Nothing. It’s just standard trickle-down economics. It wasn’t true then, it’s even less true now with our relatively low, flat income tax structure and it’s unlikely to ever be true in the future.
Economies are driven from the bottom-up, not the top-down.
Almost entirely correct: it’s warmed-over Reaganomics, and it hasn’t worked yet, so why aren’t they ditching it by now?
One minor quibble: It -is- possible to set the tax rate high enough to discourage effort; I simply don’t believe Australia’s had that kind of tax rate for at least the past 30 years.
I’m sure you could theoretically set the tax rate high enough to discourage workers, but it would have to be very high and more importantly cut in at very low income levels.
Post-WW2 USA – the most prosperous period in human history – had top income tax rates of 70, 80, 90% ! Yet quite clearly only a tiny minority, if any, were “discouraged”.

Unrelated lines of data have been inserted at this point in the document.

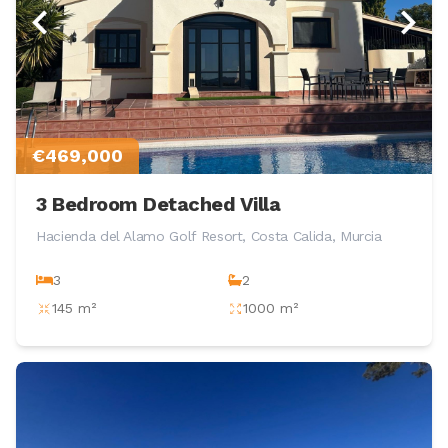
€469,000
3 Bedroom Detached Villa
Hacienda del Alamo Golf Resort, Costa Calida, Murcia
3
2
145 m²
1000 m²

Given here are so many companies (I read somewhere 600) don’t pay any tax why isn’t there full employment?
So true Bill.
Good question…of course, it’s one that the Fiberals aren’t interested in asking OR answering.

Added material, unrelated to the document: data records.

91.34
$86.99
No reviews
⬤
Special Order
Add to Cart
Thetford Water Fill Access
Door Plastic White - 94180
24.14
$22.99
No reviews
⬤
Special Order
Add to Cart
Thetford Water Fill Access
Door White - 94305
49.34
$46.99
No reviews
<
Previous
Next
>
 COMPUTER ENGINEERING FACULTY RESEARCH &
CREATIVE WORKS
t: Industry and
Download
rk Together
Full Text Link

@extra – it is the discredited Laffer Curve nothing more, nothing less.
My wish list:
1) Negative gearing to be changed from offset against all income to offset just against other investment income, introduced incrementally over several years.
2) Concessional capital gains tax abolished from 1 July 2016. Howard and Costello’s dumbest idea.
3) Excise on cigarettes increased so that average packet of coffin nails costs a hundred bucks, not $40.
4) The double standard of discouraging smoking and encouraging purchase at the border via a duty free concession is removed.
5) Return of increases in Medicare rebates which have been frozen for several years, and nearly 10 years in the case of anesthetists.
6) No change in corporate or personal income tax.
7) Corporations with large earnings to be taxed on either 10% of earnings, or 30% of profit, which ever is higher.
8) Emissions trading scheme.
9) Peter Dutton to be incarcerated on Nauru.
“What’s more, with wages growth at record lows and new deflation fears appearing, the idea that bracket creep needs urgent remedy is almost absurd.” Seems to me that the fact it wouldn’t have much impact is a good argument for addressing it now: bring in tax indexation at a time of low wage growth and it won’t cost much, but it means taxpayers will be protected if inflation takes off again in the future.